Peut-être l’humanité n’est-elle pas encore à un stade adéquat d’évolution. Non seulement il n’y aurait pas de progression, de progradation, mais une dégradation grandissante. « “Il exige trop”, m’a-t-on dit ». Eh bien, tant pis. Il faut poursuivre le chemin, ouvrir le champ. Les autres « resteront dans leur coin, attachés à leur pilier », devant « un monde non découvert ».

 

11.

 

Les chemins que je viens d’indiquer et de tracer mènent au grand champ du surhumanisme, qui, faut-il le redire, n’a rien à voir avec un « surhomme » dominateur, tout à voir avec un dépassement de l’humanisme dont nous avons hérité, devenu « trop humain ».

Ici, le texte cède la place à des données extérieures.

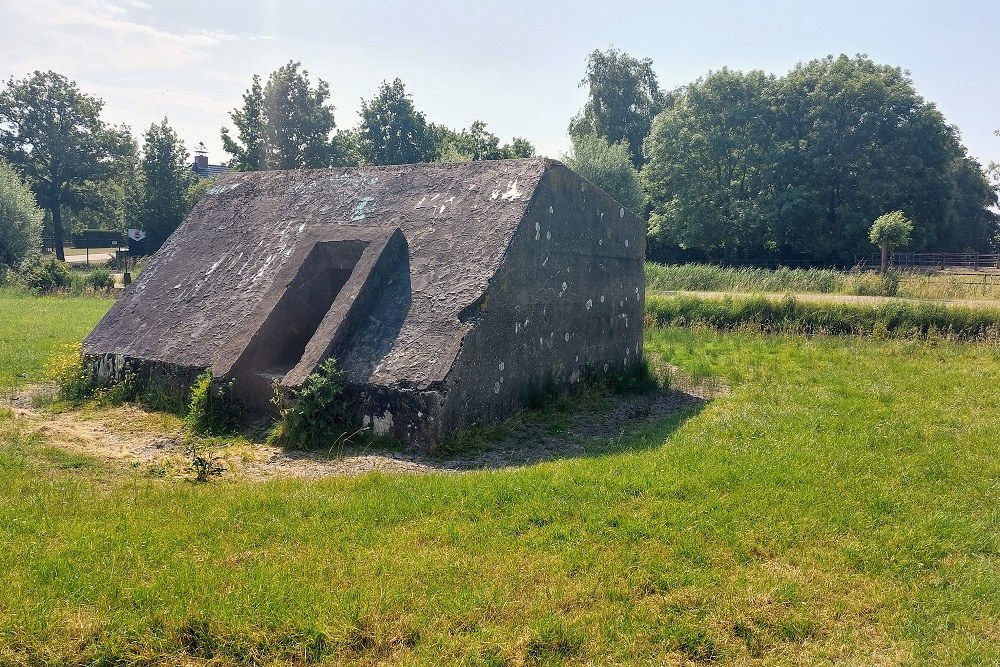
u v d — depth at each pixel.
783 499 5.90
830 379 11.84
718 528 5.28
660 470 6.60
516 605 4.12
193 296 10.34
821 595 4.43
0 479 5.98
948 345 15.23
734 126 44.62
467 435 7.92
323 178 11.49
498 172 9.98
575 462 6.95
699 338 17.31
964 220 51.44
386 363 7.96
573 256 10.47
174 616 3.83
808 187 41.62
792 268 43.25
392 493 5.85
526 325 9.23
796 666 3.77
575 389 10.58
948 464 7.01
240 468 6.91
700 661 3.81
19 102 55.62
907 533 5.32
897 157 40.25
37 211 39.91
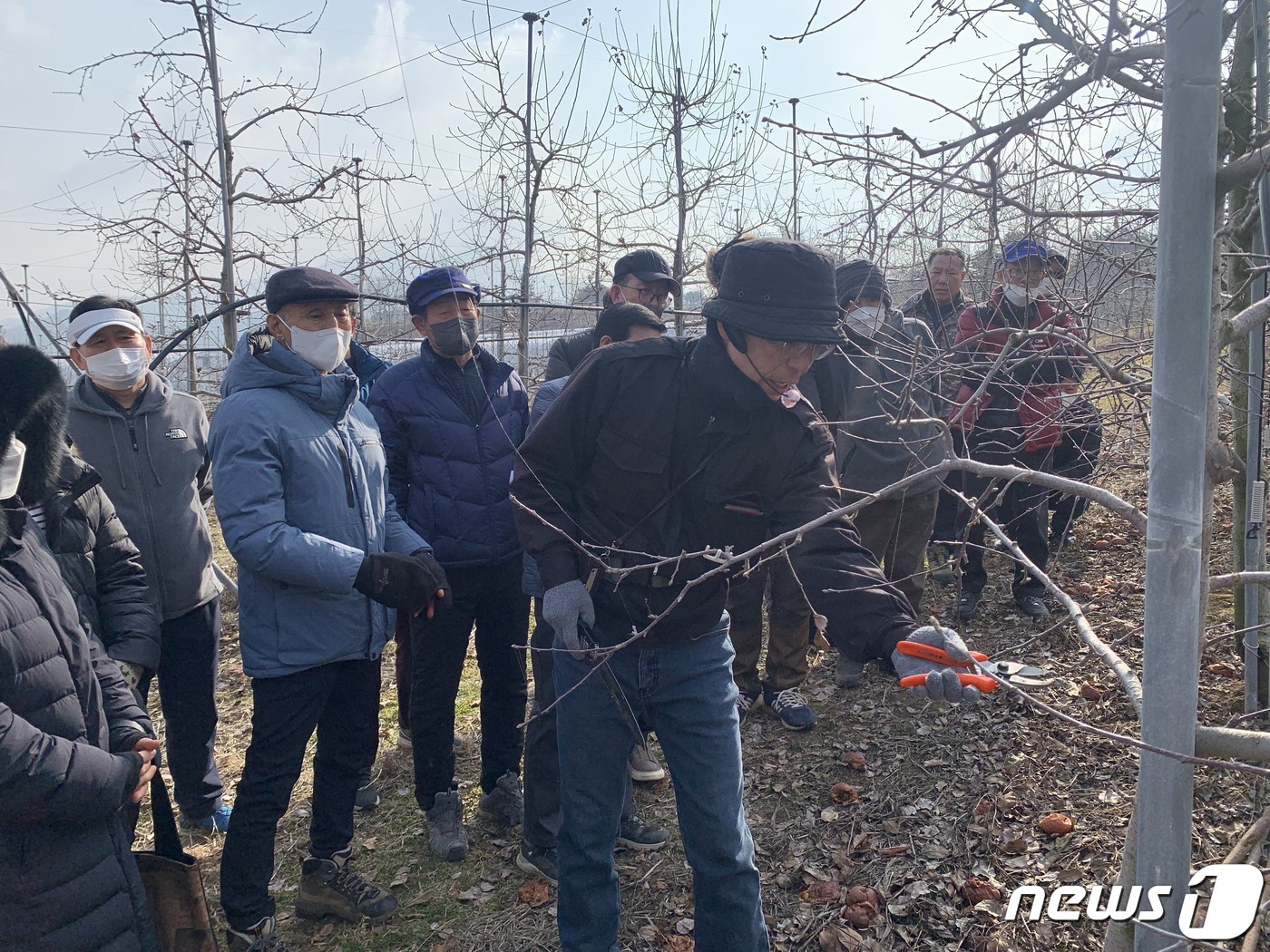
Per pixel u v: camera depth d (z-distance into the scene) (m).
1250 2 1.47
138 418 3.06
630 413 2.08
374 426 2.85
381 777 3.71
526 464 2.20
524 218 6.82
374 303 6.92
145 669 2.48
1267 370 2.58
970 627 4.64
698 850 2.12
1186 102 1.18
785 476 2.09
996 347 3.02
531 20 6.45
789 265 1.91
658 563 1.87
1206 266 1.20
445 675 3.06
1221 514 4.65
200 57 5.51
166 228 6.16
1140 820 1.33
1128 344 2.03
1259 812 2.57
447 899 2.92
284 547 2.36
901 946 2.56
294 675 2.51
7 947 1.74
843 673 4.26
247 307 5.66
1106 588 4.62
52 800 1.71
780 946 2.61
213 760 3.36
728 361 2.02
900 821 3.15
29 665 1.77
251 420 2.44
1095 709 3.64
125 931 1.88
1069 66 1.54
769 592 3.94
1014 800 3.15
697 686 2.13
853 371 3.59
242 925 2.52
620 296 3.88
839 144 1.77
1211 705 3.40
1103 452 2.45
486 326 7.25
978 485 4.31
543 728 2.87
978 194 1.66
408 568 2.50
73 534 2.32
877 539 4.04
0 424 1.78
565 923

Évoquant, dans Humain, trop humain, la figure de Diogène, dit le Cynique, qui se promenait en plein jour dans les rues d’Athènes une lanterne à la main, à la recherche d’un être vrai, Nietzsche commente : « Avant de chercher l’homme, il faut avoir trouvé la lanterne. Sera-ce nécessairement la lanterne du cynique ? »

En fait, ce fut, à peu près cent ans après la mort de Nietzsche, la science, en la personne de quelques biophysiciens et neurophysiologues, qui allaient  fournir la lanterne pour porter une nouvelle lumière sur l’être humain, sous la forme de la théorie du système ouvert. Je cite, comme je l’ai déjà fait dans d’autres contextes, car le texte est essentiel, puisqu’il confirme beaucoup d’intuitions, un biophysicien, Henri Atlan : « L’homme, dont Michel Foucault a annoncé la disparition (comme à la limite de la mer un visage de sable), c’est en fait l’image d’un système fermé qui a dominé le XIXe siècle et la première partie du XXe siècle […]. Cet “humanisme” n’est plus tenable, car l’image de l’homme éclate de toutes parts […]. C’est la fin d’une illusion […]. Cet Homme est en voie d’être remplacé par des choses, certes, mais où nous pouvons nous reconnaître parce qu’elles peuvent nous parler. […] Si nous ne nous laissons pas étouffer par elles, c’est-à-dire si notre vouloir – faculté inconsciente d’auto-organisation sous l’effet des choses de l’environnement – arrive à s’inscrire suffisamment en mémoire […], alors, lorsque nous regardons autour de nous, nous pouvons nous sentir chez nous […]. Quand nous découvrons une structure dans les choses, n’est-ce pas retrouver, de façon renouvelée et épurée, un langage que les choses peuvent nous parler ? Et est-ce payer trop cher ces retrouvailles que de constater, au passage, que notre propre langage n’est dans le fond pas radicalement différent de ce langage des choses ? […] Une existence unifiée devient possible. »

De telles intuitions existaient bien avant Foucault, bien avant les biophysiciens et les neurologues de la fin du XXe siècle. On peut remonter, en Occident, à Héraclite, à Aristote. Mais pour rester dans le cadre de cet essai, voici, très explicitement, Spinoza, dans l’Éthique : « L’ordre et la connexion des idées sont les mêmes que l’ordre et la connexion des choses » (Ordo et connexio idearum idem est ac ordo et connexio rerum).

Nous sommes, là, en pleine géopoétique.